Dr. Wolfram crawled away, out of sight. Little did he know that sight had nothing to do with his current assailant.
Noromami stopped shooting. He was beginning to think this was not the best plan he could have come up with. He smelled no blood, so he had to assume that he had not actually hit anybody. Wolfram and Oregano were still alive, assuming they had been in the church to begin with, which Noromami was about 85% sure of. He quickly loaded new magazines into his guns and started shooting again. Blind luck, after all, was his best friend.
Dr. Wolfram whirled around at an unexpected touch on his shoulder. It was a nun, who put a finger to her lips. “Signore, si prega di smettere di urlare come una ragazzina,” she said. Sir, please come with me quickly. Wolfram did as she said, and followed her through a thick oaken door.
“Gracias,” he said, which was Italian for thank you.
“Vaffanculo,” she said. You’re welcome.
The nun pulled back her habit, and Wolfram was stunned at the beautiful face underneath. You are very beautiful, he said in Italian. “Voglio mettere un bambino in voi.”
“Io in realtà non parlo italiano,” she said. And then, to Wolfram’s surprise, she repeated her sentence in English. “You don’t really have to speak Italian,” she said. “I know English just fine. As a matter of fact, I speak ten languages, all of them fluent.”
“That’s very impressive,” said Wolfram. “I only know eight myself.”
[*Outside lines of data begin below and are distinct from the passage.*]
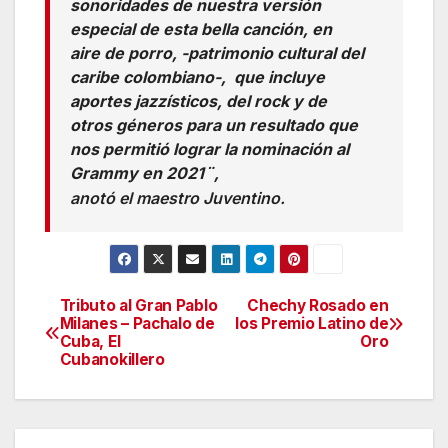
sonoridades de nuestra versión
especial de esta bella canción, en
aire de porro, -patrimonio cultural del
caribe colombiano-, que incluye
aportes jazzísticos, del rock y de
otros géneros para un resultado que
nos permitió lograr la nominación al
Grammy en 2021¨,
anotó el maestro Juventino.
Tributo al Gran Pablo
Chechy Rosado en
Navegación
Milanes – Pachalo de
los Premio Latino de
Cuba, El
Oro
de
Cubanokillero
entradas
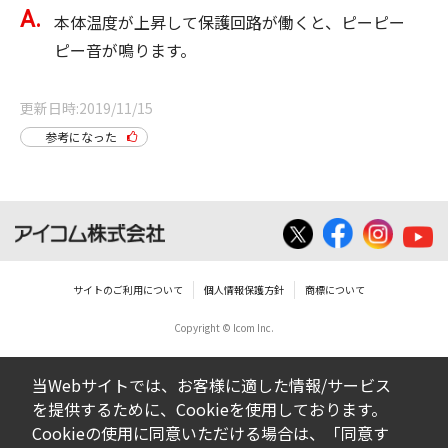
本体温度が上昇して保護回路が働くと、ピーピー
ピー音が鳴ります。
更新日時
2019/11/15
参考になった
サイトのご利用について
個人情報保護方針
商標について
Copyright © Icom Inc.
当Webサイトでは、お客様に適した情報/サービス
を提供するために、Cookieを使用しております。
Cookieの使用に同意いただける場合は、「同意す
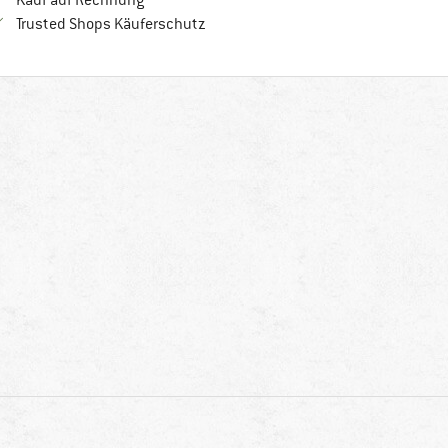
Kauf auf Rechnung
Finde alle Infos hier!
Trusted Shops Käuferschutz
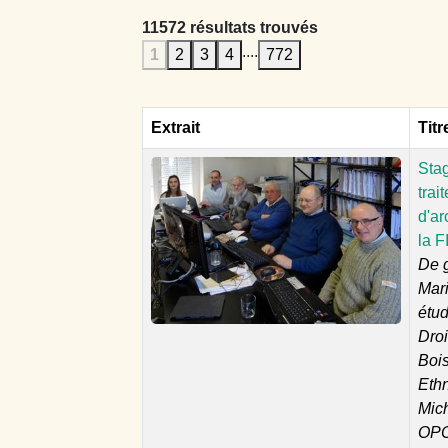
11572 résultats trouvés
....
1
2
3
4
772
Extrait
Titr
Sta
trai
d'ar
la F
De g
Mar
étud
Droi
Boi
Eth
Mich
OPC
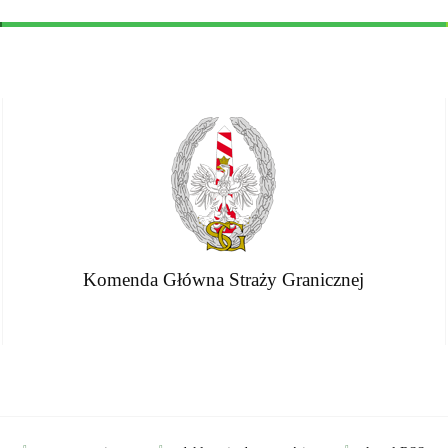
Komenda Główna Straży Granicznej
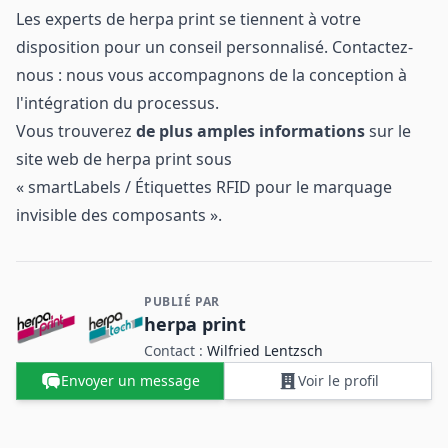
Les experts de herpa print se tiennent à votre
disposition pour un conseil personnalisé. Contactez-
nous : nous vous accompagnons de la conception à
l'intégration du processus.
Vous trouverez
de plus amples informations
sur le
site web de herpa print sous
« smartLabels / Étiquettes RFID pour le marquage
invisible des composants ».
PUBLIÉ PAR
Contact et informations sur l'entreprise
herpa print
Contact :
Wilfried Lentzsch
Envoyer un message
Voir le profil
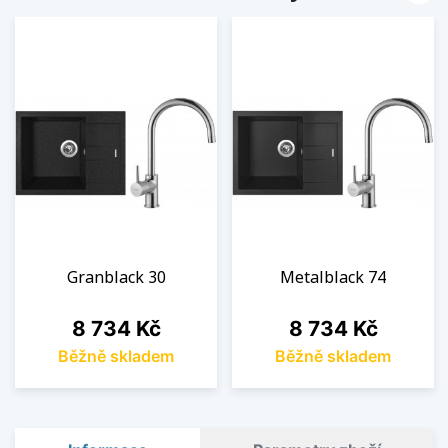
Granblack 30
Metalblack 74
Cena
Cena
8 734 Kč
8 734 Kč
Běžně skladem
Běžně skladem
“I’m also an Olympic semi-finalist in the backstroke, I play piano, cornet, and saxophone, though the latter not very good; I’ve suffered from mild dyslexia, am slightly lactose intolerant, and have an irrational fear of needles and other sharp objects. I still sometimes dream of becoming a surgeon, even though a DUI when I was 20 has guaranteed that I will never be allowed in the medical field, I’m single and available, I don’t like cats, and I wish that, just once, before he died, I’d told my father I loved him.”
“Wow,” said Blaise Wolfram, impressed. “Nobody could possibly say that you have a flat, uninteresting personality, that’s for damn sure.”
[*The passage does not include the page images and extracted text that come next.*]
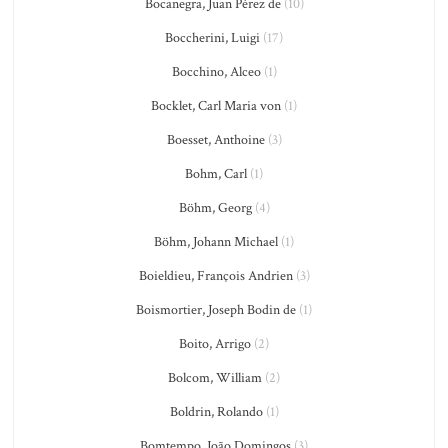
Bocanegra, Juan Pérez de
(10)
Boccherini, Luigi
(17)
Bocchino, Alceo
(1)
Bocklet, Carl Maria von
(1)
Boesset, Anthoine
(3)
Bohm, Carl
(1)
Böhm, Georg
(4)
Böhm, Johann Michael
(1)
Boieldieu, François Andrien
(3)
Boismortier, Joseph Bodin de
(1)
Boito, Arrigo
(2)
Bolcom, William
(2)
Boldrin, Rolando
(1)
Bomtempo, João Domingos
(3)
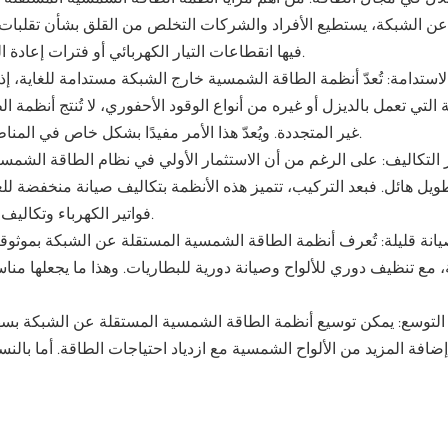
 الشبكة، يستطيع الأفراد والشركات التخلص من القلق بشأن تقلبات أس
فيها انقطاعات التيار الكهربائي أو فترات إعادة التيار الطويلة، يوفر وجود نظام موثوق به خارج الشبكة راحة البال.
لاستدامة: تُعدّ أنظمة الطاقة الشمسية خارج الشبكة مستدامة للغاية،
ة التي تعمل بالديزل أو غيره من أنواع الوقود الأحفوري، لا تُنتج أنظمة ا
غير المتجددة. ويُعدّ هذا الأمر مفيدًا بشكل خاص في المناطق النائية المعرّضة للتغيرات البيئية أو استنزاف الموارد الطبيعية.
 التكاليف: على الرغم من أن الاستثمار الأولي في نظام الطاقة الشمسية
ويل هائل. فبعد التركيب، تتميز هذه الأنظمة بتكاليف صيانة منخفضة للغ
فواتير الكهرباء وتكاليف الوقود لمولدات الطاقة الاحتياطية تكاليف التأسيس الأولية بكثير.
انة قليلة: تُعرف أنظمة الطاقة الشمسية المستقلة عن الشبكة بموثوقيته
، مع تنظيف دوري للألواح وصيانة دورية للبطاريات. وهذا ما يجعلها من
 التوسع: يمكن توسيع أنظمة الطاقة الشمسية المستقلة عن الشبكة بسهول
إضافة المزيد من الألواح الشمسية مع ازدياد احتياجات الطاقة. أما بال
“Now come on,” said the nun, “the Elks are waiting.”
Agent Oregano peeked over the top of a pew. The weird little man doing the Scarface routine had apparently left. Now he just had to get Wolfram and get out–
Oregano looked around, bewildered. Wolfram was gone.
The Grandmaster frowned as his phone reverse engineered Noromami’s Braille message into simulated speech. “I dibn’t mangage to kilp thu tarfets yek, Brandbastar. Fehr nod, I shell remobe twem frym pway soop ynough.”
So Noromami had failed in his task. This was disappointing, to be sure. But it was of little consequence. Noromami would try again, and if he did not succeed this time, then the Grandmaster would find some other use for him. Like fertilizer. And anyway, if all else failed, the Grandmaster still had one ace up his sleeve–the operative known by the codename Onagero.
The Grandmaster smiled. Now there was a twist that absolutely nobody would see coming.